Publication information
- Publisher: DC Comics
- First appearance: Teen Titans #7 (January–February 1967)
- Created by: Bob Haney Nick Cardy

In-story information
- Full name: Neil Richards
- Species: Human
- Place of origin: Earth
- Abilities: Skilled engineer

= Mad Mod =

Fictional character in DC Comics

Mad Mod (Neil Richards) is a fictional character appearing in American comic books published by DC Comics. The character is known as one of the first recurring villains of the Teen Titans.

==Publication history==
Mad Mod first appeared in Teen Titans #7 and was created by Bob Haney and Nick Cardy.

==Fictional character biography==
One of the first villains to menace the Teen Titans, Mad Mod (real name Neil Richards) is a Carnaby Street fashion designer with no innate superpowers. His codename is derived from the popular Mod style in England at the time. Mad Mod initially uses his fashion label as a front to smuggle goods inside his clothing. After being foiled, he hatches a plot to steal the Queen of Britain's scepter, but is thwarted by the Titans.

The character disappeared following the cancellation of the original Teen Titans and was absent from the 1980–1994 series written by Marv Wolfman. Mad Mod resurfaces in the Dan Jurgens-written Teen Titans series of the mid-1990s as a reformed villain who now works as a costume designer for the Teen Titans.

In The New 52 continuity reboot, Mad Mod is a member of a group known as Diablo that seeks to prevent the original Teen Titans from regaining their memories of their original incarnation of the group. Mad Mod is portrayed as a hipster figure with a handlebar moustache and is much younger than his pre-New 52 incarnation. Mad Mod interrogates Bumblebee after her husband Mal Duncan is kidnapped by Mister Twister. When Mad Mod realizes that the Titans have regained their memories, he orders the team killed to stop Mister Twister from using them in an occult ritual.

==Powers and abilities==
During Mad Mod's heyday as a villain, he would match his outrageous clothing with a way out approach in his intricate but deadly traps. He would employ a gang of thugs to do most of the handiwork that needed muscle.

==Other versions==
An alternate universe version of Mad Mod appears in Titans Tomorrow.

==In other media==
===Television===

An illusion of Mad Mod's younger self as depicted in Teen Titans.

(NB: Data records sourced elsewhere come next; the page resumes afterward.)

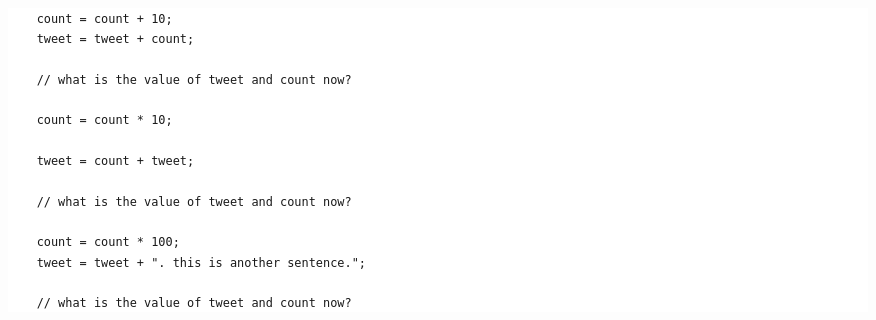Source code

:        count = count + 10;
        tweet = tweet + count;

        // what is the value of tweet and count now?

        count = count * 10;

        tweet = count + tweet;

        // what is the value of tweet and count now?

        count = count * 100;
        tweet = tweet + ". this is another sentence.";

        // what is the value of tweet and count now?
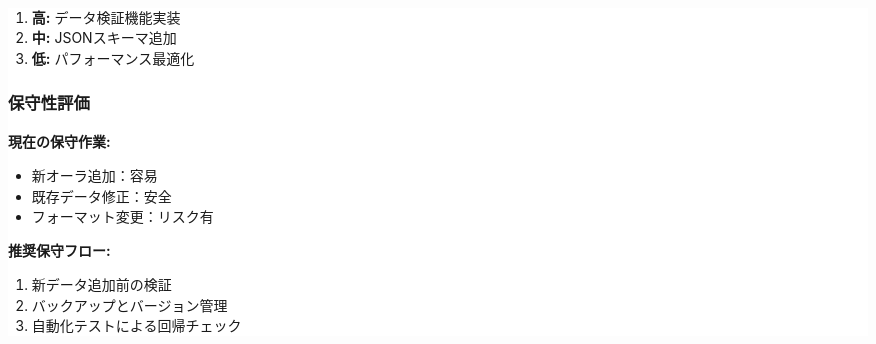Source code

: 1. **高:** データ検証機能実装
2. **中:** JSONスキーマ追加
3. **低:** パフォーマンス最適化

### 保守性評価

**現在の保守作業:**
- 新オーラ追加：容易
- 既存データ修正：安全
- フォーマット変更：リスク有

**推奨保守フロー:**
1. 新データ追加前の検証
2. バックアップとバージョン管理
3. 自動化テストによる回帰チェック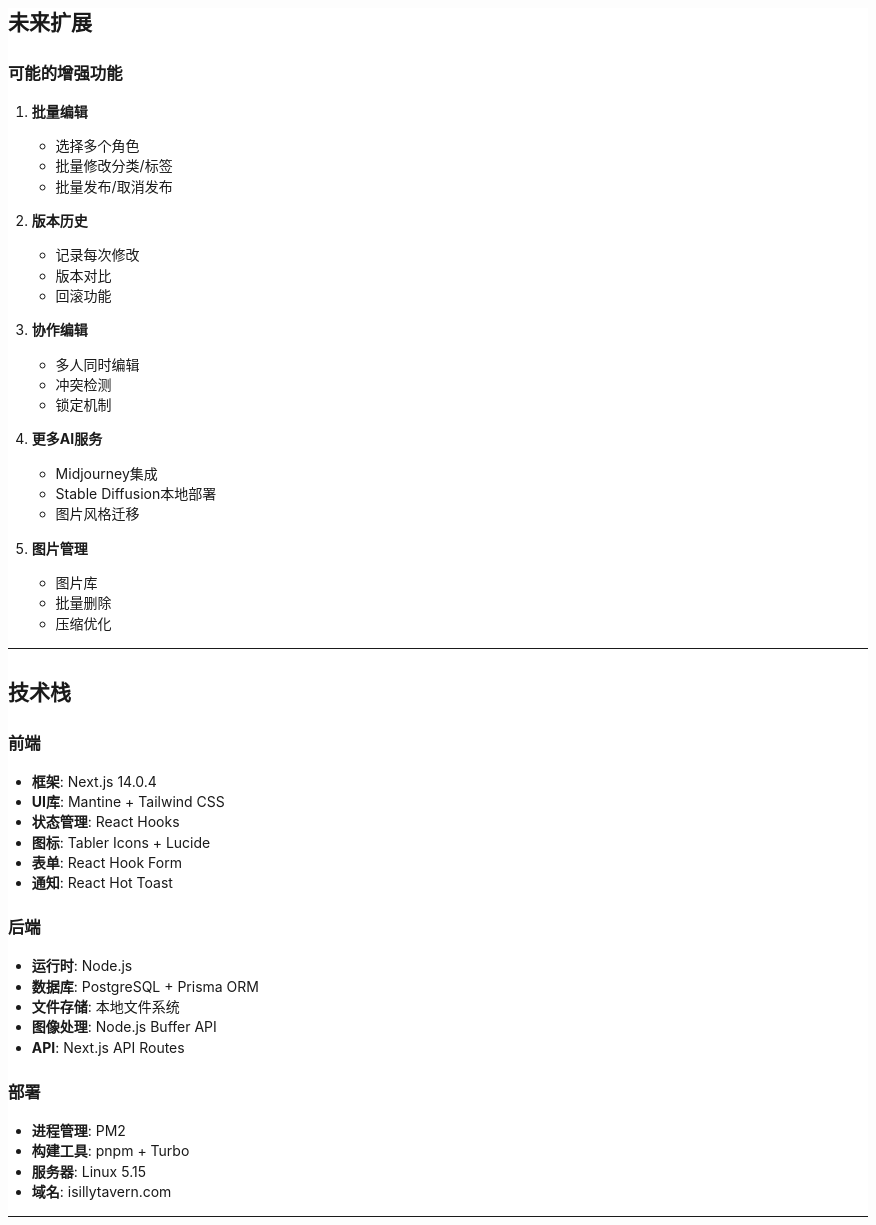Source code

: 
## 未来扩展

### 可能的增强功能

1. **批量编辑**
   - 选择多个角色
   - 批量修改分类/标签
   - 批量发布/取消发布

2. **版本历史**
   - 记录每次修改
   - 版本对比
   - 回滚功能

3. **协作编辑**
   - 多人同时编辑
   - 冲突检测
   - 锁定机制

4. **更多AI服务**
   - Midjourney集成
   - Stable Diffusion本地部署
   - 图片风格迁移

5. **图片管理**
   - 图片库
   - 批量删除
   - 压缩优化

---

## 技术栈

### 前端
- **框架**: Next.js 14.0.4
- **UI库**: Mantine + Tailwind CSS
- **状态管理**: React Hooks
- **图标**: Tabler Icons + Lucide
- **表单**: React Hook Form
- **通知**: React Hot Toast

### 后端
- **运行时**: Node.js
- **数据库**: PostgreSQL + Prisma ORM
- **文件存储**: 本地文件系统
- **图像处理**: Node.js Buffer API
- **API**: Next.js API Routes

### 部署
- **进程管理**: PM2
- **构建工具**: pnpm + Turbo
- **服务器**: Linux 5.15
- **域名**: isillytavern.com

---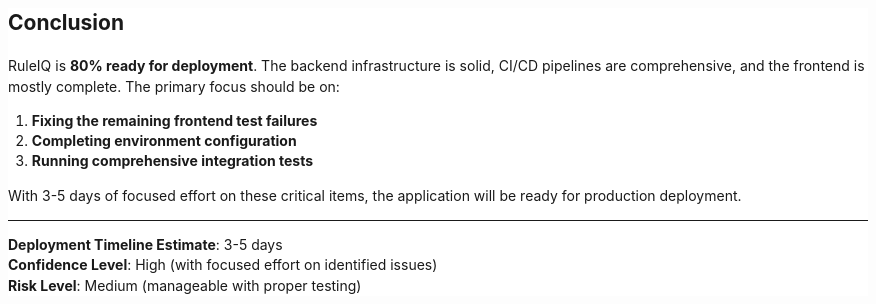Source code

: ## Conclusion

RuleIQ is **80% ready for deployment**. The backend infrastructure is solid, CI/CD pipelines are comprehensive, and the frontend is mostly complete. The primary focus should be on:

1. **Fixing the remaining frontend test failures**
2. **Completing environment configuration**
3. **Running comprehensive integration tests**

With 3-5 days of focused effort on these critical items, the application will be ready for production deployment.

---

**Deployment Timeline Estimate**: 3-5 days  
**Confidence Level**: High (with focused effort on identified issues)  
**Risk Level**: Medium (manageable with proper testing)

- Mad Mod appears in Teen Titans (2003), voiced by Malcolm McDowell. This version is an old man, Anglophile, and ally of the Brotherhood of Evil who views the Teen Titans as rebellious "snots", and utilizes robots, hypnotic holographic projectors, death traps, and illusions controlled by his cane, which also allowed him to drain youth on one occasion.
- Mad Mod appears in the "New Teen Titans" segment of DC Nation Shorts. This version possesses a machine resembling the TARDIS capable of manipulating time and his age.
- Mad Mod appears in the Teen Titans Go! (2013) episode "Salty Codgers". This version possesses the ability to drain youth through his cane.

===Film===
Mad Mod makes a non-speaking cameo appearance in Teen Titans Go! To the Movies.

===Video games===
- Mad Mod appears as an unlockable character in Teen Titans (2006) via the "Master of Games" mode, voiced by Greg Ellis.
- Mad Mod appears as a character summon in Scribblenauts Unmasked: A DC Comics Adventure.

===Miscellaneous===
Mad Mod appears in Batman: The Brave and the Bold.